Eventually the rear lines came into sight: a colony of peaked tents pitched amid mud and sphagnum moss on a sloping valley floor, snow-streaked peaks above. Scattered bodies of Japanese soldiers began to appear beside the road, limbs at strange angles, sometimes just a helmet atop a crumpled mass. In the bivouac area, Jamie found a lieutenant in charge of a company of engineers and explained that he was a combat artist (“Something new every day,” said the man) and wished to go to the front. He was told there wasn’t really anywhere to go at the moment. The forward groups were holding their positions. “Make yourself at home,” the lieutenant said, making a sweeping gesture toward the tents. “Sample the many delights of Attu.”
* * *
—
In the evening, not far away, Japanese soldiers drank sake in gulps. They’d been on the tundra for a year and were low on supplies. For a time there was almost only night; now there was almost only day. Always there was fog, the terrible wind. The colonel in charge had decided against surrender. The Americans’ defenses in the valley were light, but, beyond, they had a battery of howitzers on a hillside. If the colonel could seize those, he could turn them back on the Americans. The plan was desperate, almost impossible, but an attempt would be an honorable course.
A thousand men were left. They jumped up and down, screaming and stamping the soil. Pistols were pressed into the hands of the wounded, who, as instructed, shot themselves in the head. Those who couldn’t were dispatched with injections of morphine or, when patience ran out, grenades. They drank more, everything they could find.
At dawn the colonel ordered them to break for the American lines.
Screams woke Jamie. A man near him was bayoneted where he lay, but Jamie was overlooked. He struggled from his sleeping bag, ran uphill with his rifle, away from the chaos. Grenades sent up sprays of earth. He half fell into a foxhole already occupied by the body of a long-dead Japanese soldier.
Three Japanese, not far away, cut the guy lines of the medical tent. The canvas fell, draped over thrashing bodies on cots. The soldiers started bayoneting. Later Jamie would remember the tormented dog from so long ago, under the blanket, but he thought of nothing as he brought up his rifle and took aim. The first one he got in the back of the head. The man’s body jerked forward as though yanked by a rip cord. The second he caught in the shoulder, spinning him down into a crouch. While he was kneeling, one hand over the wound, Jamie hit him in the chest. The third man was looking around, confused. Jamie saw that his only weapon was a bayonet tied to a stick, and he dropped this, stood there gazing at the mountains until Jamie’s next shot pierced his forehead.
Jamie set aside his rifle. He took a small notebook and a pencil from his chest pocket. His hand shook badly.
After a time, the Japanese seemed to lose their sense of purpose and moved in short erratic bursts, like minnows, brandishing weapons at nothing. A few ate rations taken from the dead, wolfing down chocolate bars. They passed around packs of cigarettes, lit up. From uphill came the sounds of continued battle, but the men on the valley floor stood in casual clumps as though at a party.
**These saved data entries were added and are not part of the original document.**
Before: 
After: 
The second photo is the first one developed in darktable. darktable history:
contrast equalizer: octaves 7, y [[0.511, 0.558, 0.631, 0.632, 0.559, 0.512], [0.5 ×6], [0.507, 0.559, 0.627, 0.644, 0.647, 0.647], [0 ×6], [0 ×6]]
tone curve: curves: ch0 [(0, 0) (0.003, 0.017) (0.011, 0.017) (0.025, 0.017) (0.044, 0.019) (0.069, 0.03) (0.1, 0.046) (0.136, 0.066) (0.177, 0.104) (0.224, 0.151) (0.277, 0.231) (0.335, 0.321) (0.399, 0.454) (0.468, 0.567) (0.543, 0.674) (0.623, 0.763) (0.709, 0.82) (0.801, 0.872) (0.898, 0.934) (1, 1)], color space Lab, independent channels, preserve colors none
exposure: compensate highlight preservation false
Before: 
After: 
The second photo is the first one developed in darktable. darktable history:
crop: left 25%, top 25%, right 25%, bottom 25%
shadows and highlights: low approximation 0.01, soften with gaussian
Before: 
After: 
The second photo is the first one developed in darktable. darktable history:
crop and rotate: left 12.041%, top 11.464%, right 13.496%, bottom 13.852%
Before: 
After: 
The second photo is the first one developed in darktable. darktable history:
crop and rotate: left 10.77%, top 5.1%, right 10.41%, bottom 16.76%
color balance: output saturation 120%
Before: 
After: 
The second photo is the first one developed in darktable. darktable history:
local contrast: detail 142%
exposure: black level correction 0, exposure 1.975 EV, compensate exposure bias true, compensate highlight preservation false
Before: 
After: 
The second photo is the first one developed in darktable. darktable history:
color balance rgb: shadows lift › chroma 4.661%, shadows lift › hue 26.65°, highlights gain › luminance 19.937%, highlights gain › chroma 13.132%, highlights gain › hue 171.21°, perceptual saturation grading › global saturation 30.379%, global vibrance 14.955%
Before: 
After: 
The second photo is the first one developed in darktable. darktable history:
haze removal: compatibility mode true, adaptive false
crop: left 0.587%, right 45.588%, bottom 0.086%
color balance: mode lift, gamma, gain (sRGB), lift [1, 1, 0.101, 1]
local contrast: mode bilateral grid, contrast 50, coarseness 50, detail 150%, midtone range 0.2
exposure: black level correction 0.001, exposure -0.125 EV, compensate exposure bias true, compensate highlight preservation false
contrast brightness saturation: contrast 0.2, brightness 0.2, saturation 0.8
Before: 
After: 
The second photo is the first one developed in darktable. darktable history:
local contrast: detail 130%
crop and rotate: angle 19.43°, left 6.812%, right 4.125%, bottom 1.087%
They took grenades from their belts, tapped them against their helmets to start the fuses, held them under their chins or against their stomachs. Quick blasts of gore. Smoke like a magician’s screen, revealing, as it dissipated, that bodies recently whole and alive made headless and handless or scooped out at the middle.
In the foxhole, Jamie drew and drew, would only realize later that he had covered pages with garbled scribbles and blotches out of which no sense could be made.
Ratcliffe Hall, Leicestershire, England
March 1943
Two months before the Battle of Attu
One long. Two long. One short, two long.
T. M. W.
Tomorrow.
Marian, in bed, imagined Ruth in her identical bed on the other side of the wall, one finger tapping. Tomorrow…Lndn…dinnr w Ed…pls? Want u to…
No more tapping. Had Ruth fallen asleep? Or forgotten her Morse? Marian pressed her palm against the cold plaster, waited. Finally she tapped with her index finger.
To w?
A reply: To knw hm.
In January, when Marian had arrived at Ratcliffe Hall, she had learned it was called a “great house,” not a mansion or a palace. There was one other woman pilot billeted there, an English girl, and three men, two of whom were American, but Marian, daunted by the grand surroundings and the rapid chatter of the others, kept to herself. She was given one of several rooms over the garage, all of which had the luxuries of radiators and hot water. There were tennis courts and what she learned were squash courts. There was a butler who cleaned the pilots’ boots, and dinner was served in a wood-paneled dining room, accompanied with wine and ale. Occasionally, illustrious friends of their host, Sir Lindsay Everard, appeared at the table without warning.